There is more than a subtle irony in the continuance of this societal scourge, in spite of the relentless efforts and the plethora of available mechanisms to inform and educate. The problem is much larger than what appears in the news, including the social media outlets, as many cases go unreported. This, therefore, gives much credence to the appearance of an underestimated reality.
Many reasons have been promulgated for what can deter an abused victim from seeking the intervention of the law. Among them, in no specific order of impact, are aspects of culture; shame; dependency and its redounding lack of empowerment for some; and the lack of confidence in law enforcement itself, precipitated from the reported trivialising of the issue in some instances.
One may posit that education is a primary concern. On the other hand, one can argue that education has been more profound in recent times. Pertinent would be to ask the question whether the other factors subvert the heeding of educational messaging; while the answer may be assumed, it would make for interesting and informative research.
As that is contemplated, the magnitude of the impact on children cannot be underestimated. Many have cruelly been made witnesses to the horrific assaults on their mothers and, to a lesser extent, their fathers. Those ghastly images, especially for some who watched as life was snuffed out, are not only lasting, but profoundly traumatising.

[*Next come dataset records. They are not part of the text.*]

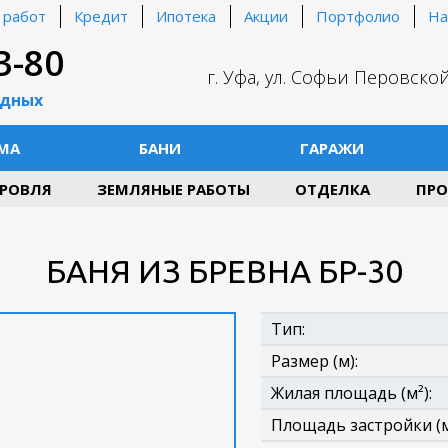
 работ
Кредит
Ипотека
Акции
Портфолио
На
3-80
г. Уфа, ул. Софьи Перовской
одных
МА
БАНИ
ГАРАЖИ
РОВЛЯ
ЗЕМЛЯНЫЕ РАБОТЫ
ОТДЕЛКА
ПРО
БАНЯ ИЗ БРЕВНА БР-30
Тип:
Размер (м):
Жилая площадь (м²):
Площадь застройки (м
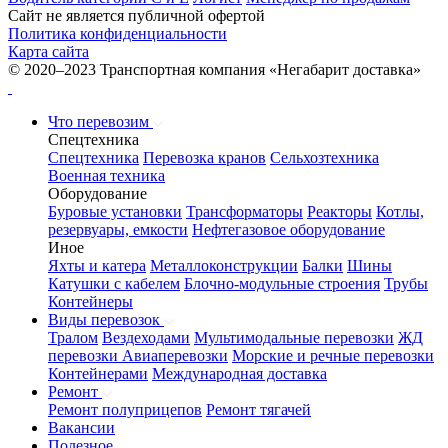
Сайт не является публичной офертой
Политика конфиденциальности
Карта сайта
© 2020–2023 Транспортная компания «Негабарит доставка»
Что перевозим
Спецтехника
Спецтехника
Перевозка кранов
Сельхозтехника
Военная техника
Оборудование
Буровые установки
Трансформаторы
Реакторы
Котлы,
резервуары, емкости
Нефтегазовое оборудование
Иное
Яхты и катера
Металлоконструкции
Балки
Шины
Катушки с кабелем
Блочно-модульные строения
Трубы
Контейнеры
Виды перевозок
Тралом
Вездеходами
Мультимодальные перевозки
ЖД
перевозки
Авиаперевозки
Морские и речные перевозки
Контейнерами
Международная доставка
Ремонт
Ремонт полуприцепов
Ремонт тягачей
Вакансии
Полезное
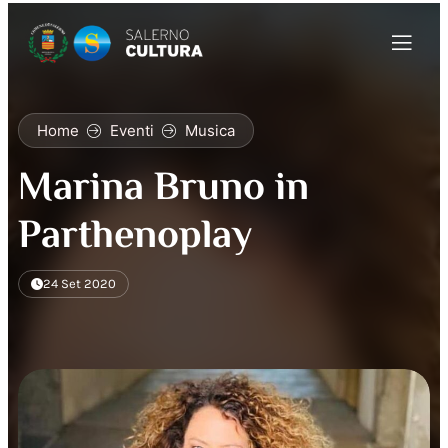
Home
Eventi
Musica
Marina Bruno in
Parthenoplay
24 Set 2020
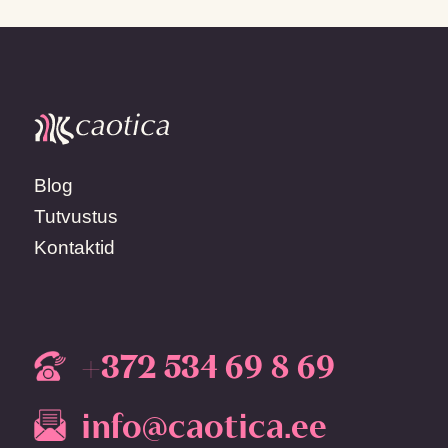
Blog
Tutvustus
Kontaktid
+372 534 69 8 69
info@caotica.ee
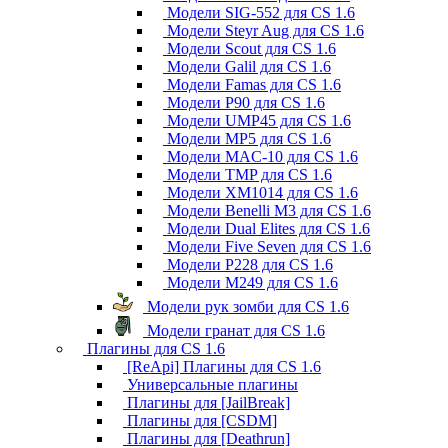
Модели SIG-552 для CS 1.6
Модели Steyr Aug для CS 1.6
Модели Scout для CS 1.6
Модели Galil для CS 1.6
Модели Famas для CS 1.6
Модели P90 для CS 1.6
Модели UMP45 для CS 1.6
Модели MP5 для CS 1.6
Модели MAC-10 для CS 1.6
Модели TMP для CS 1.6
Модели XM1014 для CS 1.6
Модели Benelli M3 для CS 1.6
Модели Dual Elites для CS 1.6
Модели Five Seven для CS 1.6
Модели P228 для CS 1.6
Модели M249 для CS 1.6
Модели рук зомби для CS 1.6
Модели гранат для CS 1.6
Плагины для CS 1.6
[ReApi] Плагины для CS 1.6
Универсальные плагины
Плагины для [JailBreak]
Плагины для [CSDM]
Плагины для [Deathrun]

When young minds are so broadsided, the impact, if not managed, lingers for life. Not that it is erasable, but with meaningful and sustained interventions, the trauma can potentially be mitigated, thereby aiding in better shaping of lives. The entire spectrum of what therefore constitutes counselling then becomes vital. This naturally raises the question of the availability of adequate intervening mechanisms.
While it is always heartening to hear that surviving victims and witnesses to such horrific incidents would be counselled, it would be very informative, for the benefit of all, to know the extent of what is available and offered. Realistically, expectations cannot be for what obtains in the developed nations. However, there must be something tangible, in keeping with available resources, with upgrades foremost in planning.
This is not in any way suggesting that there is not an effective mechanism. However, counselling can be an extensive process for some, depending on the circumstances. Given the plethora of incidents that unfortunately continue, and which would make added demands on the system, the question of adequacy of trained staff, needed facilities, and support systems becomes more pertinent.
Not too long ago, the country had the unenviable tag of having the highest rate of suicide per capita. Prior to that categorisation, some aspects had made news internationally, prompting a local organisation to call for suicide to be made a national priority, given its impact on society and the trauma it imposes on surviving relatives.
It was stated that the declaration would not only bring additional focus, but would have positioned the issue to be afforded the necessary resources for its mitigation.
It was not going to be a panacea to stop suicide, but, effectively structured, it increases the potential across the country, with the assistance of stakeholders, to maximise effectiveness of information-gathering for targeted intervention. It would also increase confidence in the support system, to help break social inhibitors where necessary, and to better edify.
It is no different for domestic violence. While there is a disadvantage in being unable to accurately quote figures, based on extensive research, if available, on the amount of people lost, injured and disfigured, and those scarred for life as a result of domestic violence, it must be extremely high in proportion to our population. Clearly, the highest number would be those who are left traumatised.
This therefore must be seen as a serious cause for concern, and a compelling reason for consideration to be declared a national priority. This is an apolitical issue, and is not confined to any one group, thereby making it less difficult to garner national support. In small societies such as ours, the impact permeates throughout and away from just the families.
Children reading and learning about incidents through television and social media are in many ways impacted too, especially if one of their own is affected. In the context herein, the pervasiveness and impact of trauma cannot, and must not, be underestimated. That of road accidents must also be taken into account, for too much is at stake for the nation and its people.